After his conversion, he started attending Philadelphia Church in Seattle, an independent, conservative pentecostal church. There, people suggested he attend Bible college. He spent five years at Seattle Bible College.

His first assignment was youth pastor at Lincoln City Assembly of God. He spent three and a half years there before going to Brooks Assembly of God.

“I worked with Bob Snope, who was the epitome of kindness,” Lunde said. “I learned a lot from him.”

In 1979, he became pastor of Knappa Assembly of God in a logging community largely surrounded by a Boise Cascade tree farm and much like Sweet Home. There, the loggers called him “sky pilot.”

“I really loved it there,” Lunde said. “I love it here.”

He stayed there through 1985 before moving to Moscow, Idaho, to start a new church, Lunde said. His church in Moscow was filled with people who were “hurt or bleeding” from other churches, something that had become “a wonderful opportunity,” and the church grew.

He stayed there until family illness forced him to resign in 1988. He moved to Salem and rested, taking two years off from the ministry.

“I wasn’t sure if I wanted to pastor any more,” Lunde said. “I didn’t know if I had any more endurance for it.”

A man called him one day and told him something terrible was going on in his church, Lunde said. The church board had met the previous Saturday and voted to call Lunde as pastor. Lunde didn’t know anything about the church at the time.

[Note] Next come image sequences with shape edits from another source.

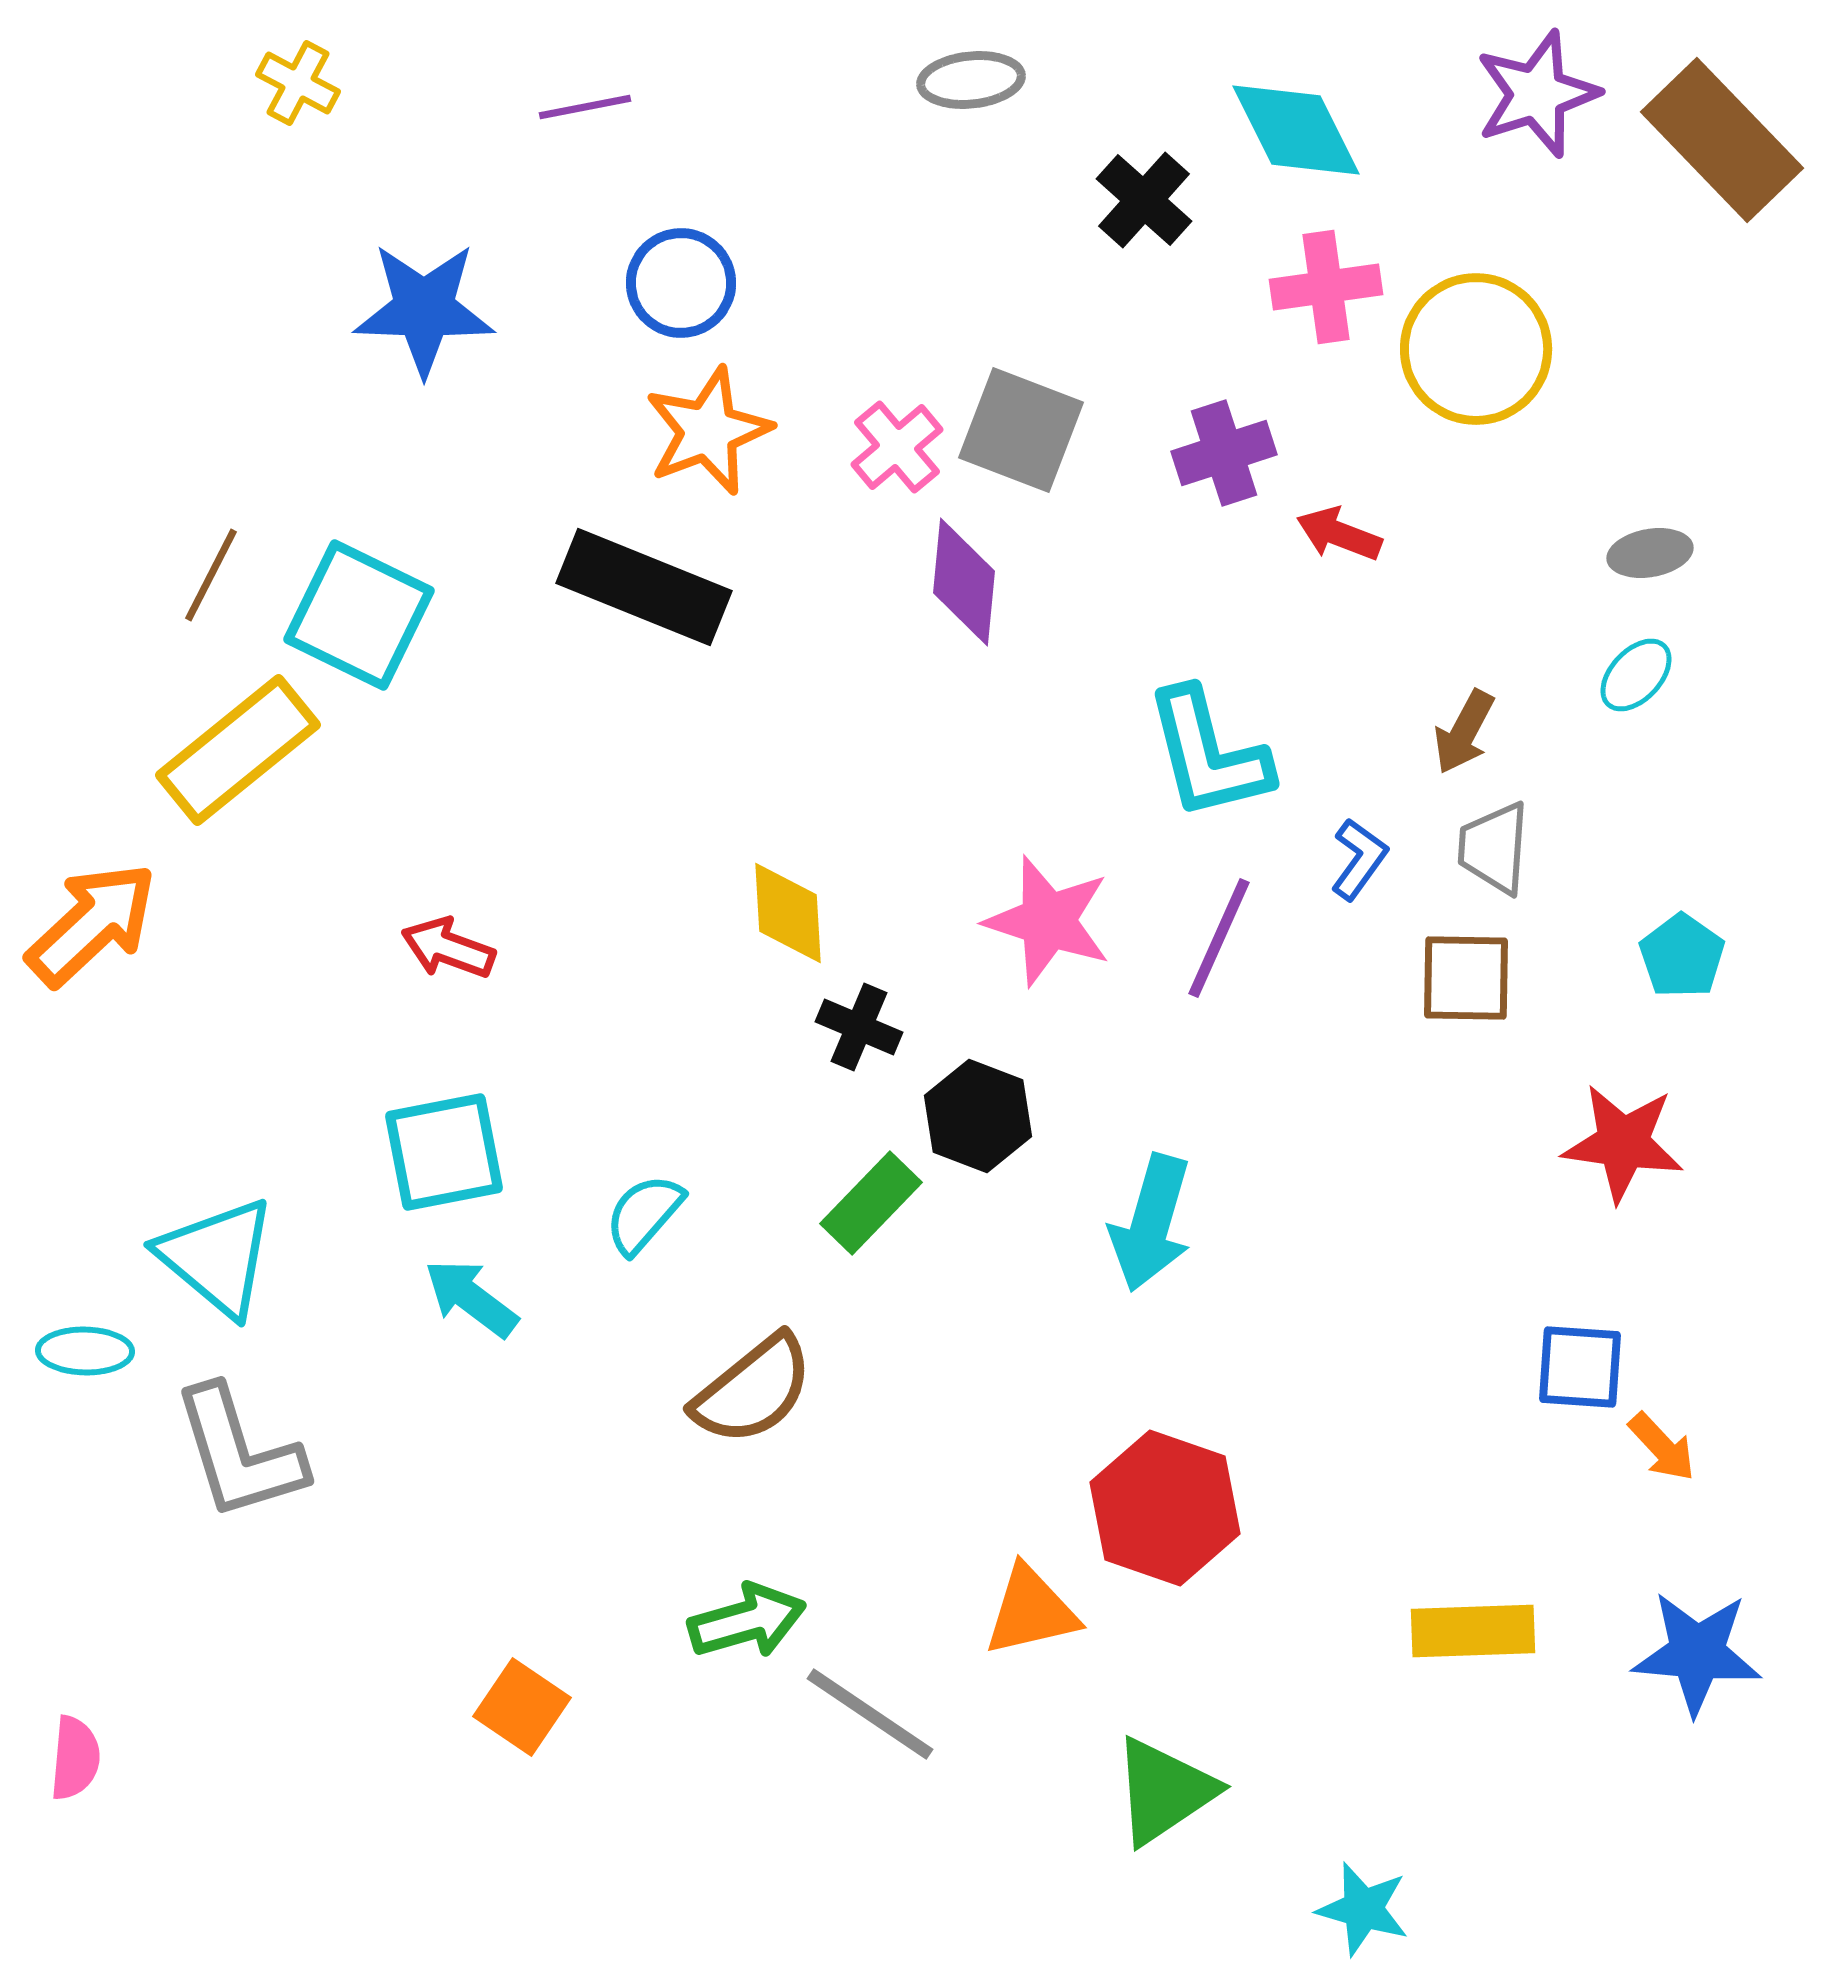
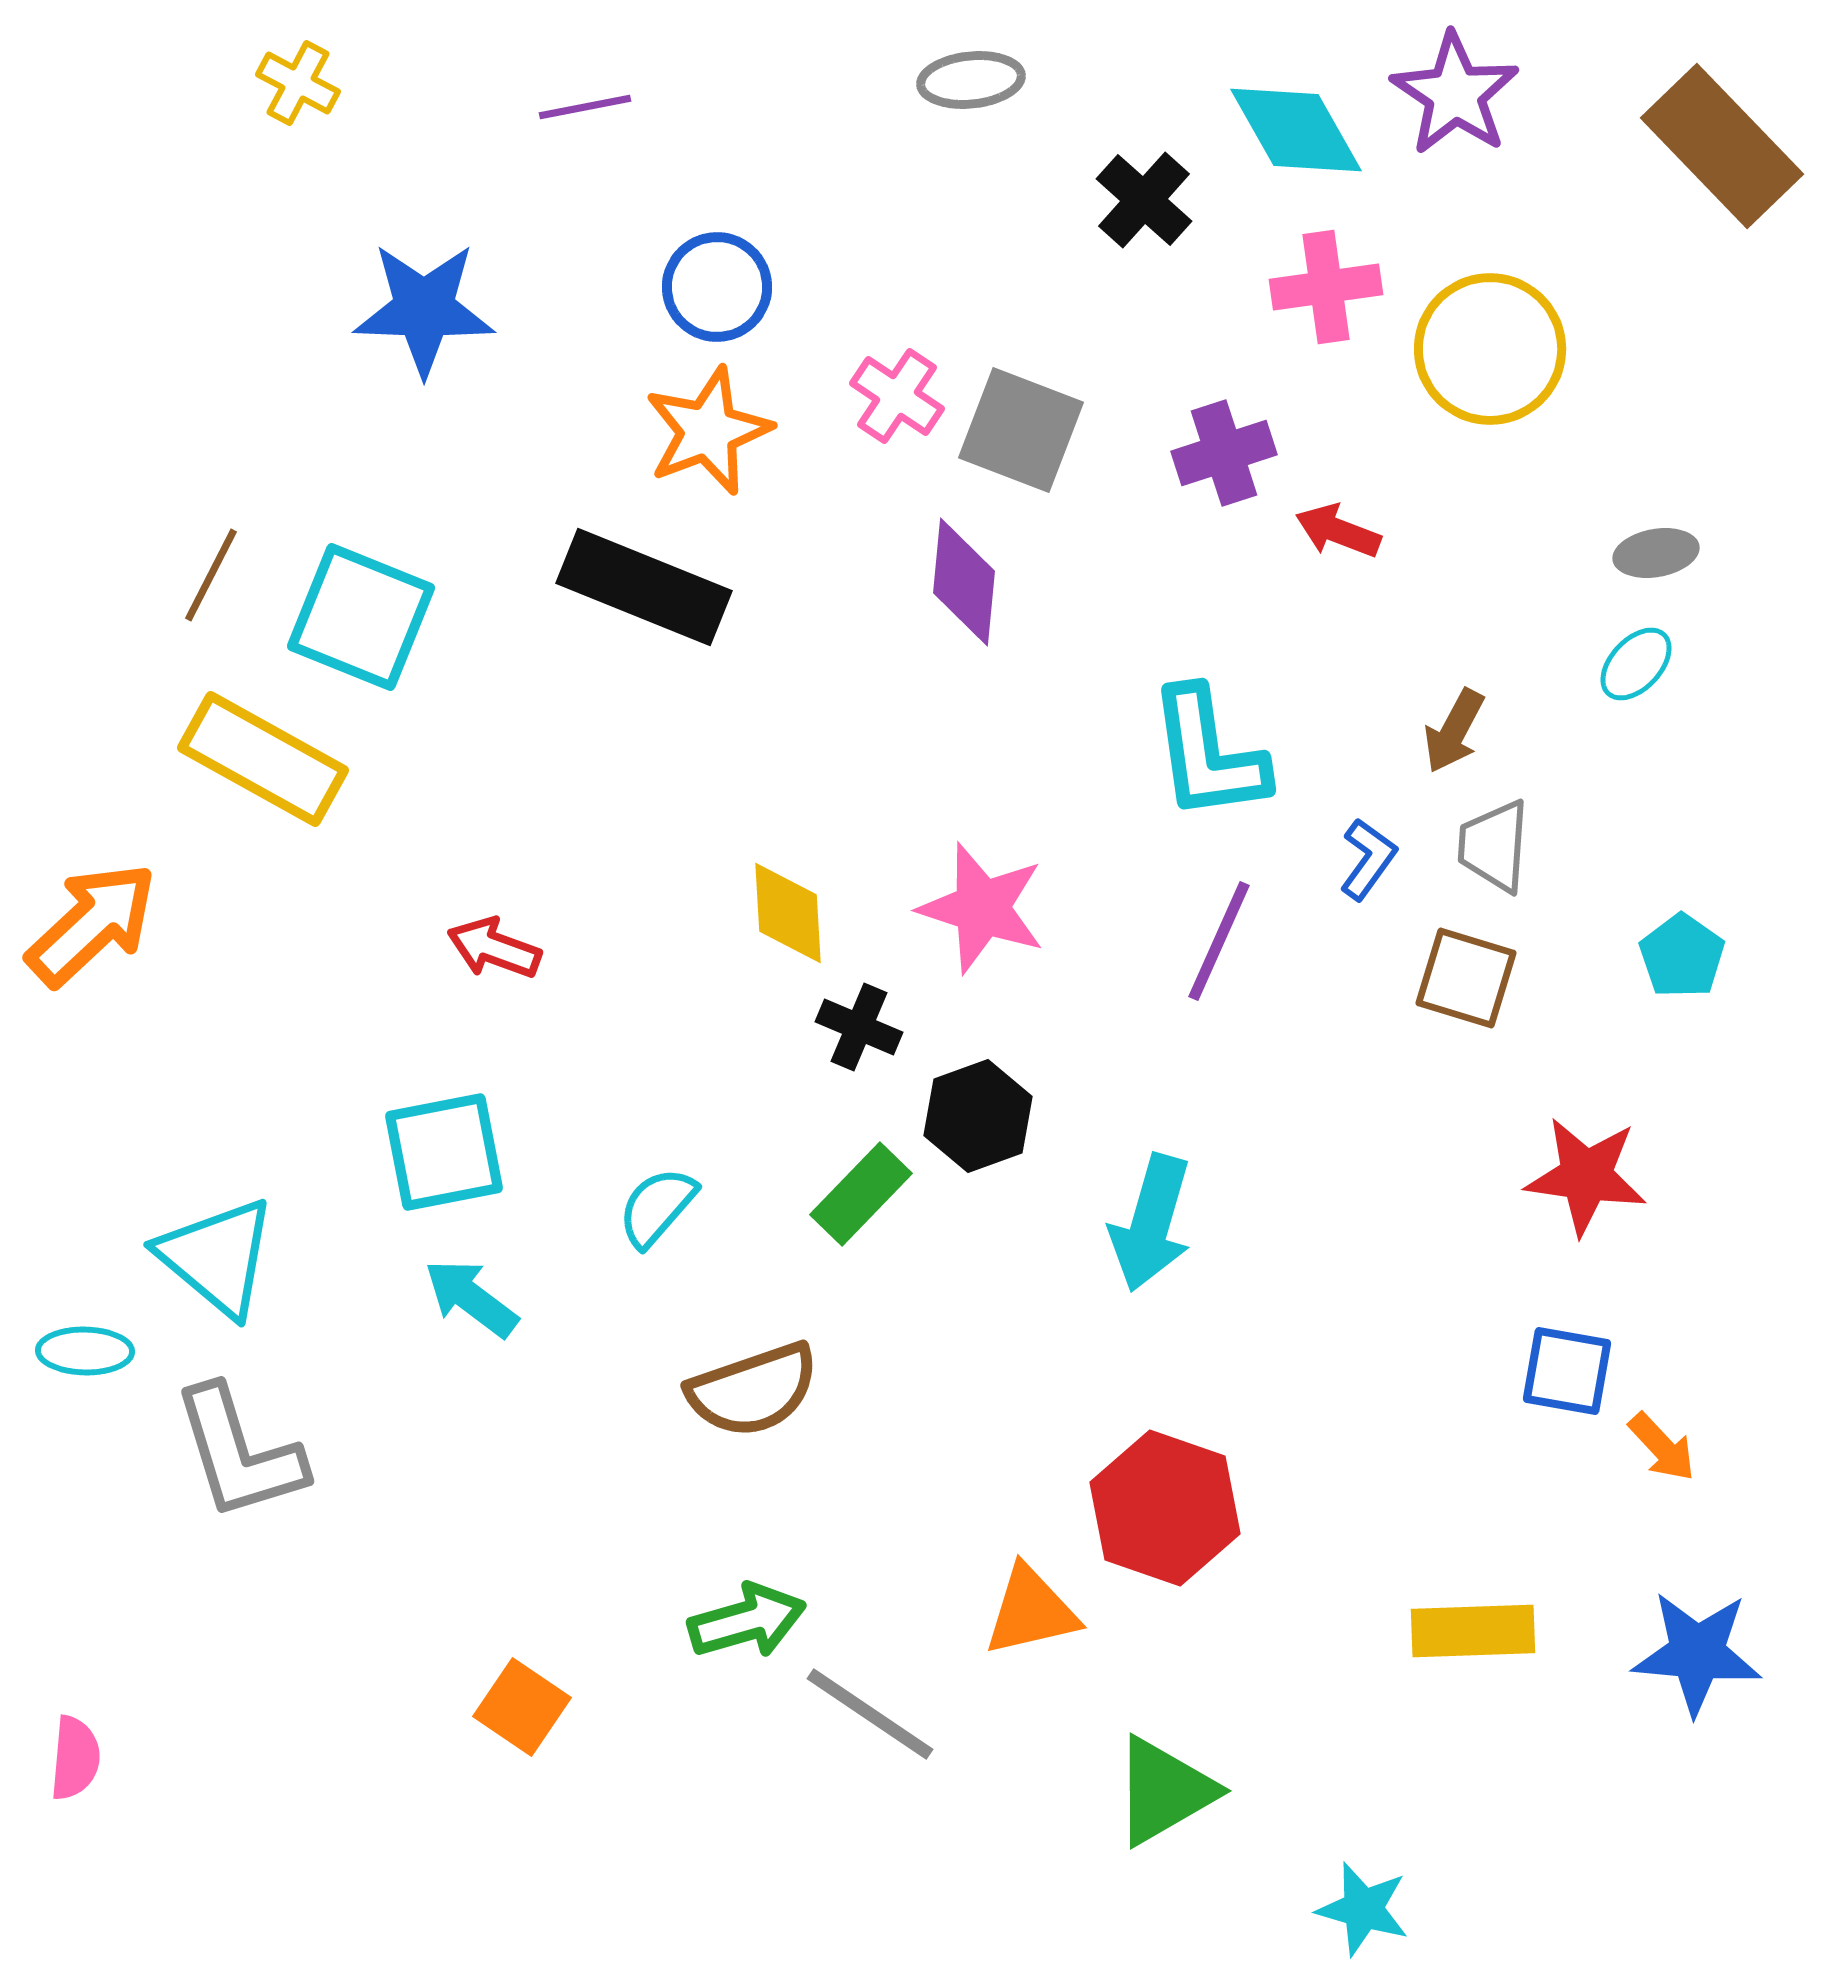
purple star at (1537, 94): moved 82 px left; rotated 20 degrees counterclockwise
cyan diamond at (1296, 130): rotated 3 degrees counterclockwise
brown rectangle at (1722, 140): moved 6 px down
blue circle at (681, 283): moved 36 px right, 4 px down
yellow circle at (1476, 349): moved 14 px right
pink cross at (897, 447): moved 51 px up; rotated 16 degrees counterclockwise
red arrow at (1339, 534): moved 1 px left, 3 px up
gray ellipse at (1650, 553): moved 6 px right
cyan square at (359, 615): moved 2 px right, 2 px down; rotated 4 degrees counterclockwise
cyan ellipse at (1636, 675): moved 11 px up
brown arrow at (1464, 732): moved 10 px left, 1 px up
yellow rectangle at (238, 750): moved 25 px right, 9 px down; rotated 68 degrees clockwise
cyan L-shape at (1208, 754): rotated 6 degrees clockwise
gray trapezoid at (1494, 848): moved 2 px up
blue L-shape at (1359, 859): moved 9 px right
pink star at (1048, 921): moved 66 px left, 13 px up
purple line at (1219, 938): moved 3 px down
red arrow at (448, 948): moved 46 px right
brown square at (1466, 978): rotated 16 degrees clockwise
black hexagon at (978, 1116): rotated 19 degrees clockwise
red star at (1623, 1143): moved 37 px left, 33 px down
green rectangle at (871, 1203): moved 10 px left, 9 px up
cyan semicircle at (644, 1214): moved 13 px right, 7 px up
blue square at (1580, 1367): moved 13 px left, 4 px down; rotated 6 degrees clockwise
brown semicircle at (753, 1390): rotated 20 degrees clockwise
green triangle at (1164, 1791): rotated 4 degrees clockwise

He ended up in Shady Cove, between Roseburg and Crater Lake.

“That was a phenomenal experience for our family,” Lunde said. “We saw God do some things that were fabulous.”

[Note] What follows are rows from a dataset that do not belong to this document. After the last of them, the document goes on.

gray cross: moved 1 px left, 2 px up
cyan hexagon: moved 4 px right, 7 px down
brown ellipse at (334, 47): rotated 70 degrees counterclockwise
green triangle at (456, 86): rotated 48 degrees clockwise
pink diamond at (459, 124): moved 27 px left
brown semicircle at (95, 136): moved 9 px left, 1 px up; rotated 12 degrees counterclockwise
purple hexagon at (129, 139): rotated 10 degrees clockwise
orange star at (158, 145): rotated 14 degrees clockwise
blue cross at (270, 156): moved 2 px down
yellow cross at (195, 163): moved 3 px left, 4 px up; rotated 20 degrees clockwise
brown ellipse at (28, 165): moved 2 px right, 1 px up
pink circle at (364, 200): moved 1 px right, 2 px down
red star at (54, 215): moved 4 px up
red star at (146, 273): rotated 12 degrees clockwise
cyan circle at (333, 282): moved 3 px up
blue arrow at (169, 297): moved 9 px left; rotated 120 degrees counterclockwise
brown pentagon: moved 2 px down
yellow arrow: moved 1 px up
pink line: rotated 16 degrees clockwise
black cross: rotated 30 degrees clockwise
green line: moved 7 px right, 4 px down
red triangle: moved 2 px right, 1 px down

He followed that up after roughly four years with a stint at Snohomish Assembly of God where he saw God take the church through a tremendous healing situation and re-establish a solid financial basis, Lunde said. He was there four years before taking a two-year sabbatical. He moved to Salem to attend George Fox University and earn a master’s degree in counseling.

He then went to Valley Christian Center in Milton-Freewater, Lunde said. “They had been through a horrifying mess. We were asked to go there and help facilitate a healing process.”

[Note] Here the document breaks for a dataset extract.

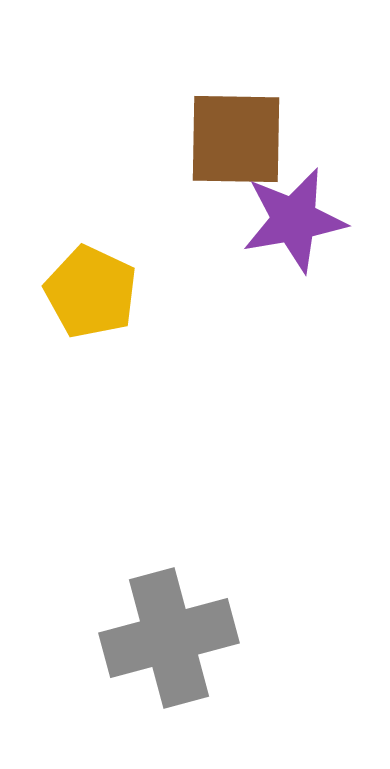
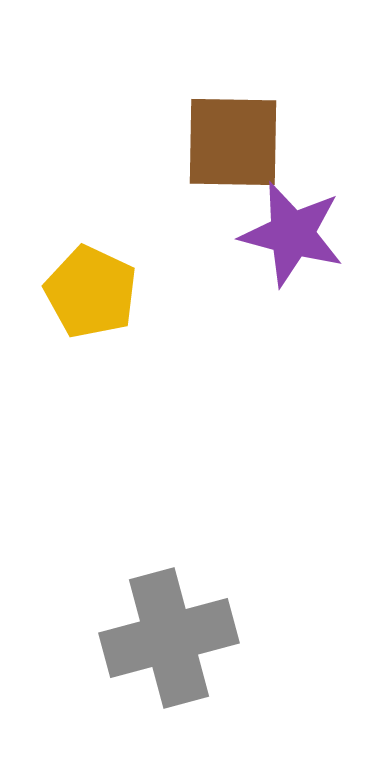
brown square: moved 3 px left, 3 px down
purple star: moved 2 px left, 14 px down; rotated 25 degrees clockwise
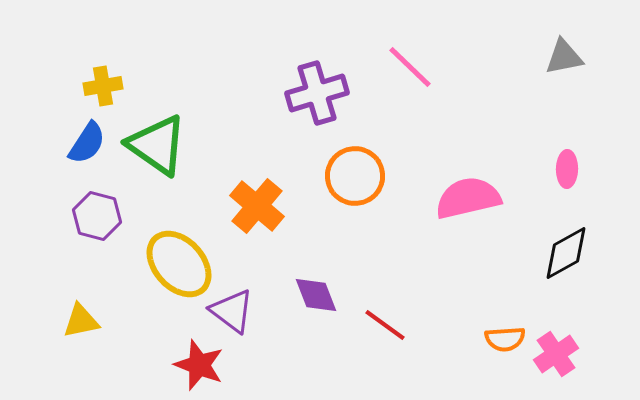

At the same time, Lunde’s father-in-law was dying, and he and his wife knew it would fall to them to go back to Salem and take care of him.

They returned, and Lunde pastured Keizer Faith Center, which epitomized a church in trouble. After he went there, he organized the church’s first board meeting in five years.

He was there through October 2004 when the church merged with Crossroads Christian Fellowship.

Lunde and family went to his wife’s sister’s house in Tucson, Ariz., he said. “We rested up and soaked up some sunshine. While down there, we really couldn’t be down there forever. When you’re a pastor, every inch of your heart thinks about that life.”

Lunde had sent a resume to Sweet Home Assembly some time earlier, and Sweet Home Assembly called him in Tucson, where he had been preaching and teaching but doing no pastoral work.

Seven months later, he got a call, and “we got the opportunity to visit and we absolutely love this church. They’d been through something. They’re over the top of the hill.”

His own experience prompts concern for other churches as well as his own. Lunde and his church pray for growth and healing in every church and in the community in Sweet Home weekly.

“We pray for every church in this town Sunday,” he said. “We pray for every pastor at every church and pray people will find Christ every Sunday.”